[PATCH v2 0/3] More machine check recovery fixes

From: Tony Luck
Date: Tue Aug 17 2021 - 20:30:03 EST


Fix a couple of issues in machine check handling

1) A repeated machine check inside the kernel without calling the task
work function between machine checks it will go into an infinite
loop
2) Machine checks in kernel functions copying data from user addresses
send SIGBUS to the user as if the application had consumed the
poison. But this is wrong. The user should see either an -EFAULT
error return or a reduced byte count (in the case of write(2)).

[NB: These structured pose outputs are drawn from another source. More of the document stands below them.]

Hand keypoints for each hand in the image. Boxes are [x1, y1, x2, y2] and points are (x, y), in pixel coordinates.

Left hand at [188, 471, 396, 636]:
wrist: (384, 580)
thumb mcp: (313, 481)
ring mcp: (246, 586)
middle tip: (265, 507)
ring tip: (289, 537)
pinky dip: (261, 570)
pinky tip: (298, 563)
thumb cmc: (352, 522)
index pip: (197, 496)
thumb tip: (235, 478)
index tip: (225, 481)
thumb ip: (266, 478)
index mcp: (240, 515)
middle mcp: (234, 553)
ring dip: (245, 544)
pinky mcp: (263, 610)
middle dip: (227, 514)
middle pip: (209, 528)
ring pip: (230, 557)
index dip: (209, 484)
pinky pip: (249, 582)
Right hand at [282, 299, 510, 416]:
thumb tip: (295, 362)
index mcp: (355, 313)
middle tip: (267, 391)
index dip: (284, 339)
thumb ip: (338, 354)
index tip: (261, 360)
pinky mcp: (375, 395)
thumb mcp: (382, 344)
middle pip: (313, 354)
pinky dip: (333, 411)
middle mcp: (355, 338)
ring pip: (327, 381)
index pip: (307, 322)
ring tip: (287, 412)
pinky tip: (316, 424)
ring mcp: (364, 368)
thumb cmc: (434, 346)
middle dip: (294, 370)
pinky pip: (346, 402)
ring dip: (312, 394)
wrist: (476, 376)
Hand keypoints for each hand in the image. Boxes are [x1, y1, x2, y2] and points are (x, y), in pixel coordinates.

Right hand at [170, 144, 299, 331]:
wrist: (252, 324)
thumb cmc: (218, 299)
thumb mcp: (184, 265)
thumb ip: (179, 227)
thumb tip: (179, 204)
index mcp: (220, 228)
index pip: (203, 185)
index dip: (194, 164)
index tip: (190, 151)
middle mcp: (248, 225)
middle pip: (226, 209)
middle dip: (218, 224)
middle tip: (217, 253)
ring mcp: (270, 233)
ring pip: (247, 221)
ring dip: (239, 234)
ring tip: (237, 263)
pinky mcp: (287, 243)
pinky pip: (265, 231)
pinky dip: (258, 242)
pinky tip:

My latest tests have been on v4.14-rc6 with this patch (that's already
in -mm) applied:
https://lore.kernel.org/r/20210817053703.2267588-1-naoya.horiguchi@xxxxxxxxx

Changes since v1:
1) Fix bug in kill_me_never() that forgot to clear p->mce_count so
repeated recovery in the same task would trigger the panic for
"Machine checks to different user pages"
[Note to Jue Wang ... this *might* be why your test that injects
two errors into the same buffer passed to a write(2) syscall
failed with this message]
2) Re-order patches so that "Avoid infinite loop" can be backported
to stable.

Note that the other two parts of this series depend upon Al Viro's
extensive re-work to lib/iov_iter.c ... so don't try to backport those
without also picking up Al's work.

Tony Luck (3):
x86/mce: Avoid infinite loop for copy from user recovery
x86/mce: Change to not send SIGBUS error during copy from user
x86/mce: Drop copyin special case for #MC

arch/x86/kernel/cpu/mce/core.c | 62 ++++++++++++++++++++++++----------
arch/x86/lib/copy_user_64.S | 13 -------
include/linux/sched.h | 1 +
3 files changed, 45 insertions(+), 31 deletions(-)


base-commit: 7c60610d476766e128cc4284bb6349732cbd6606
--
2.29.2